The photochemistry of methane adsorbed on deuterium-precovered Pt(111) surfaces has been investigated by temperature-programmed desorption and X-ray photoelectron spectroscopy before and after irradiation with 193 nm photons. Two different deuterium adlayers are used: ordered D(1 x 1) and disordered D on Pt(111). Methane adsorbates on these D-covered surfaces at 40 K undergo either desorption or dissociation to methyl and hydrogen adsorbates. The H-D exchange reaction to produce CH3D adsorbates also takes place. This reaction is due to photoinduced recombination between CH3 photofragments and precovered D adatoms. As has been observed in methane on the bare Pt(111) surface, the photoreactions are quenched when about half of the methane adsorbates is depleted. The total depletion cross sections of methane on the D-covered surfaces are smaller than that on the bare surface. The fraction for the desorption (dissociation) channel increases (decreases) when the surface is congested with deuterium adatoms.
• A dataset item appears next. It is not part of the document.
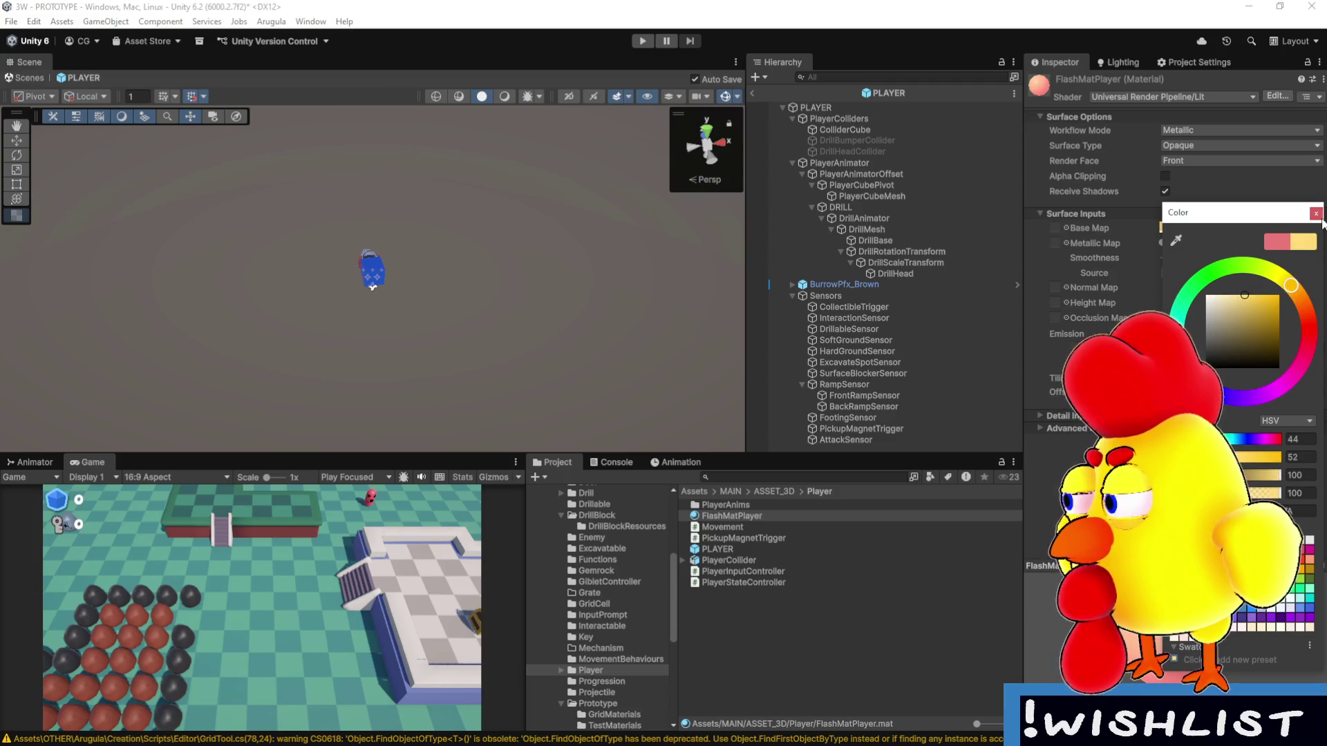
{"action": "left_click", "coordinate": [1258, 290]}
{"action": "left_click", "coordinate": [1261, 349]}
{"action": "left_click", "coordinate": [1296, 333]}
When the surface is annealed after the photon irradiation, methyl adsorbates recombine either with photochemically produced H adatoms or pre-adsorbed D adatoms and desorb as CH4 or CH3D, respectively. The ratio of the desorption yield of CH4 to CH3D is larger than that expected from the kinetic isotope effect of the associative recombination. This result is discussed in terms of the non-uniform distribution of the photo-products and the restricted mobility of H (D) adatoms under the presence of CH3 adsorbates.